- To-do item: Copy every entry below line for line, changing nothing.

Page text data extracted
- - - -

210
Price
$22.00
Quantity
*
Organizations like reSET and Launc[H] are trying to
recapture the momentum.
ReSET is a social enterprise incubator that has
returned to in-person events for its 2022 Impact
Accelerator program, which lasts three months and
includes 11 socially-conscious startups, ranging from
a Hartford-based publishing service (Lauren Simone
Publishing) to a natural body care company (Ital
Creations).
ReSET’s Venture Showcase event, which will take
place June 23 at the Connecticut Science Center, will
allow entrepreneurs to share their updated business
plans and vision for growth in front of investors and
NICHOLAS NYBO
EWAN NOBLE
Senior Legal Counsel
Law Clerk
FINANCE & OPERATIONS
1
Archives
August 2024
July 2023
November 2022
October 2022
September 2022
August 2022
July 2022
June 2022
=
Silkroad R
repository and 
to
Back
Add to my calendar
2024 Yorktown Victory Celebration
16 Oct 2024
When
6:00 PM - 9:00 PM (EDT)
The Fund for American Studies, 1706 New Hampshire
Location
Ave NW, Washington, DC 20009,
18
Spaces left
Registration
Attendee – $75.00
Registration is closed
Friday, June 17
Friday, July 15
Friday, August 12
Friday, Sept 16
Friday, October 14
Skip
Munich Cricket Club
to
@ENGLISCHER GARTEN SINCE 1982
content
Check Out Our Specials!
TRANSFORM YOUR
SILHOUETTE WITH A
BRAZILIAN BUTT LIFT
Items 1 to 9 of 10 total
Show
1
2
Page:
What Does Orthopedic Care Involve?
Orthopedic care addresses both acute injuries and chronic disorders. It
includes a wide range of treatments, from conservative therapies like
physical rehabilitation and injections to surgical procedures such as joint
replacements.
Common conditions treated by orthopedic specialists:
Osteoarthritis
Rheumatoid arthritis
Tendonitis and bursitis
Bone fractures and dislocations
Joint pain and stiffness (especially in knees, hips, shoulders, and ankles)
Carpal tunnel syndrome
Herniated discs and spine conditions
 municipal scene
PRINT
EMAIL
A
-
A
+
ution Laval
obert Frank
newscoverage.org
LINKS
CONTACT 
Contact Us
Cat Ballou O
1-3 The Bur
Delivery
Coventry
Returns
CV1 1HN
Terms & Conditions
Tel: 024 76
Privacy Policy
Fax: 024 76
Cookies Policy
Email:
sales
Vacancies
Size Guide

- - - -

- Reply:
210
Price
$22.00
Quantity
*
Organizations like reSET and Launc[H] are trying to
recapture the momentum.
ReSET is a social enterprise incubator that has
returned to in-person events for its 2022 Impact
Accelerator program, which lasts three months and
includes 11 socially-conscious startups, ranging from
a Hartford-based publishing service (Lauren Simone
Publishing) to a natural body care company (Ital
Creations).
ReSET’s Venture Showcase event, which will take
place June 23 at the Connecticut Science Center, will
allow entrepreneurs to share their updated business
plans and vision for growth in front of investors and
NICHOLAS NYBO
EWAN NOBLE
Senior Legal Counsel
Law Clerk
FINANCE & OPERATIONS
1
Archives
August 2024
July 2023
November 2022
October 2022
September 2022
August 2022
July 2022
June 2022
=
Silkroad R
repository and 
to
Back
Add to my calendar
2024 Yorktown Victory Celebration
16 Oct 2024
When
6:00 PM - 9:00 PM (EDT)
The Fund for American Studies, 1706 New Hampshire
Location
Ave NW, Washington, DC 20009,
18
Spaces left
Registration
Attendee – $75.00
Registration is closed
Friday, June 17
Friday, July 15
Friday, August 12
Friday, Sept 16
Friday, October 14
Skip
Munich Cricket Club
to
@ENGLISCHER GARTEN SINCE 1982
content
Check Out Our Specials!
TRANSFORM YOUR
SILHOUETTE WITH A
BRAZILIAN BUTT LIFT
Items 1 to 9 of 10 total
Show
1
2
Page:
What Does Orthopedic Care Involve?
Orthopedic care addresses both acute injuries and chronic disorders. It
includes a wide range of treatments, from conservative therapies like
physical rehabilitation and injections to surgical procedures such as joint
replacements.
Common conditions treated by orthopedic specialists:
Osteoarthritis
Rheumatoid arthritis
Tendonitis and bursitis
Bone fractures and dislocations
Joint pain and stiffness (especially in knees, hips, shoulders, and ankles)
Carpal tunnel syndrome
Herniated discs and spine conditions
 municipal scene
PRINT
EMAIL
A
-
A
+
ution Laval
obert Frank
newscoverage.org
LINKS
CONTACT 
Contact Us
Cat Ballou O
1-3 The Bur
Delivery
Coventry
Returns
CV1 1HN
Terms & Conditions
Tel: 024 76
Privacy Policy
Fax: 024 76
Cookies Policy
Email:
sales
Vacancies
Size Guide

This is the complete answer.